Digitale Revolution in der Schmerzmedizin

»Wenn Worte fehlen, kann uns künstliche Intelligenz künftig dabei unterstützen, auch in speziellen Situationen präzise ärztliche Diagnosen zu stellen«, so Prim. Univ.-Prof. Dr. Rudolf Likar, Leiter der Sektion Schmerz in der Österreichischen Gesellschaft für Anästhesie, Reanimation und Intensivmedizin (ÖGARI), der derzeit am Klinikum Klagenfurt eine Studie zur Entwicklung einer entsprechenden App leitet.

»Besonders vielversprechend sind KI-gestützte Systeme bei der Erfassung von Schmerzen bei Patient:innen, die sich selbst schwer ausdrücken können – etwa bei Kindern oder Menschen mit Demenz. Durch Gesichtserkennung und Bewegungsanalyse lassen sich Schmerzen objektiver einschätzen und klarer differenzieren, ob sich ein Patient in einer Phase mit oder ohne Schmerz befindet. Das eröffnet völlig neue Möglichkeiten der Diagnose und Behandlung.«, betont Prof. Rudolf Likar.

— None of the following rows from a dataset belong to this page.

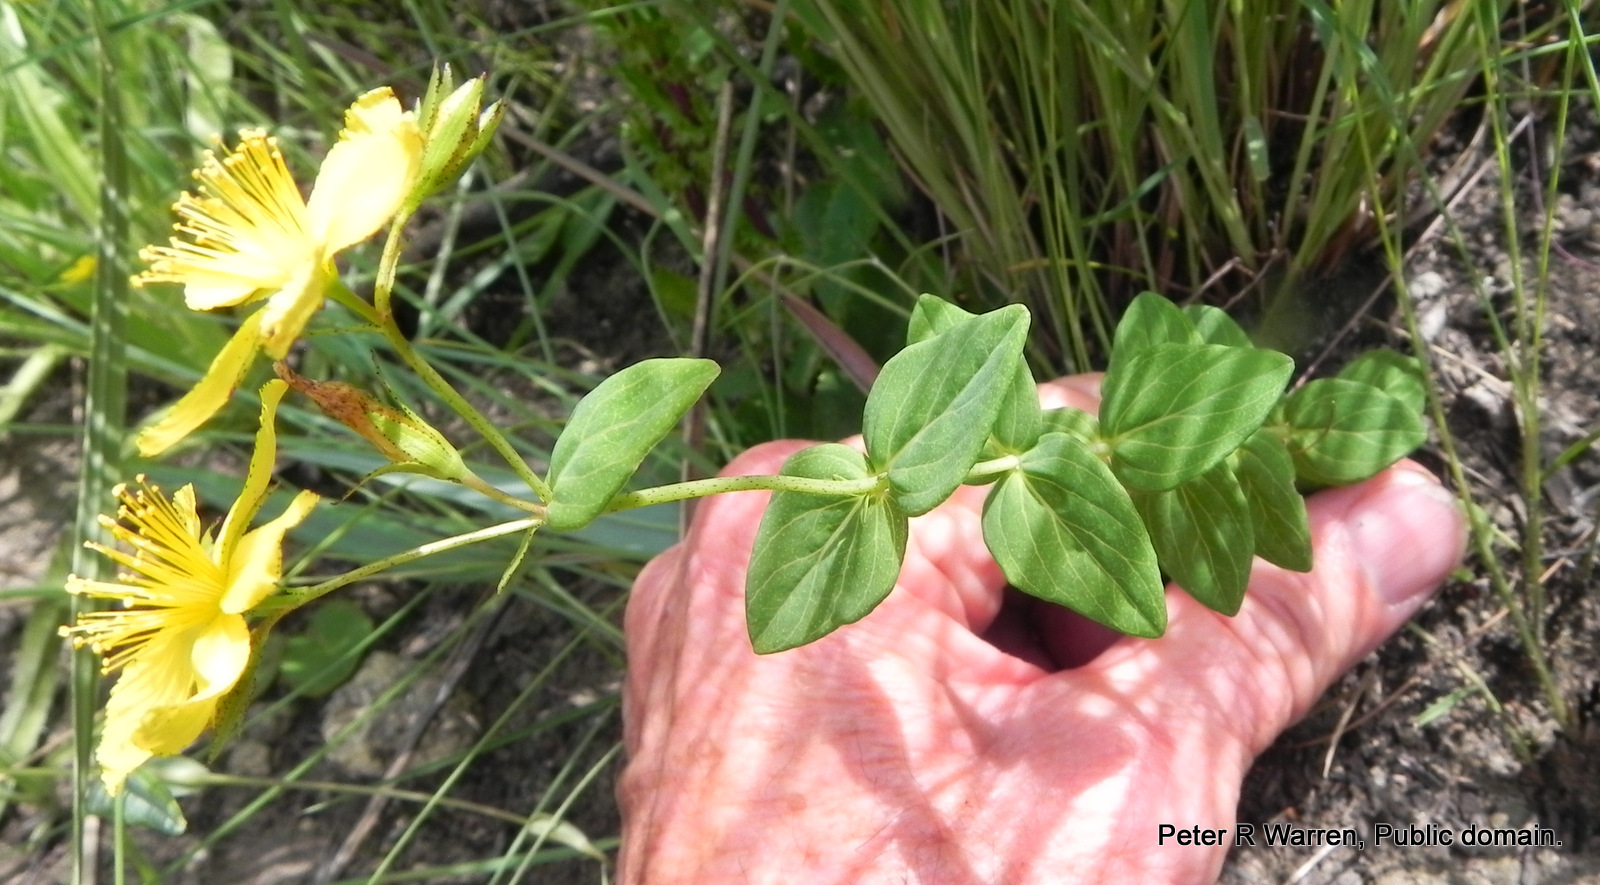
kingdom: Plantae
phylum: Tracheophyta
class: Magnoliopsida
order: Malpighiales
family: Hypericaceae
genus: Hypericum
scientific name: Hypericum aethiopicum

Für den Experten ist klar, dass künstliche Intelligenz bereits in naher Zukunft in der modernen Schmerztherapie unverzichtbar sein wird. Ihr gezielter Einsatz schafft einen entscheidenden Vorteil: Sie verschafft Ärzt:innen wertvolle Zeit – Zeit für Gespräche, für eine präzisere Diagnostik und für die menschliche Zuwendung, die in der Behandlung von Schmerzen eine zentrale Rolle spielt.

Früherkennung von Risikopatient:innen

Mit intelligenten Systemen lassen sich Risikopatient:innen frühzeitig identifizieren – etwa jüngere Menschen, Frauen oder Patient:innen mit bereits bestehenden chronischen Schmerzen. Werden Patient:innen frühzeitig in Therapieentscheidungen eingebunden und erhalten sie mehr persönliche Zuwendung, leiden sie nachweislich weniger unter postoperativen Beschwerden. Auch hier wird KI helfen, Behandlungswege individueller abzustimmen und Chronifizierungen zu vermeiden.

Digitale Begleiter

Erste Apps, die neben Schmerzintensität auch Faktoren wie Schlafqualität, psychisches Wohlbefinden und positive Erlebnisse dokumentieren, sind bereits in Studien im Einsatz. Ziel sei es, so Prof. Likar, nicht nur den Schmerz in den Mittelpunkt zu stellen, sondern das gesamte Erleben der Patient:innen zu berücksichtigen – und damit die Lebensqualität nachhaltig zu verbessern. »Wer ausreichend schläft, sich ausgewogen ernährt und regelmäßig bewegt, senkt das Risiko für chronische Schmerzen. Auch hier wird der Einsatz von KI eine Schlüsselrolle übernehmen, indem gesundheitsförderndes Verhalten belohnt wird – etwa durch Bonusmodelle bei Versicherungen«, so Prof. Likar weiter.

Gezielter Opioid-Einsatz

Nicht zuletzt wird Künstliche Intelligenz helfen, eine der größten Herausforderungen der Schmerztherapie anzugehen: den differenzierten Einsatz von Opioiden. Durch die Verknüpfung genetischer Analysen mit klinischen Daten lassen sich individuelle Reaktionen auf Schmerzmittel künftig besser vorhersagen. So wird eine personalisierte, wirksamere und nebenwirkungsärmere Schmerzbehandlung möglich sein.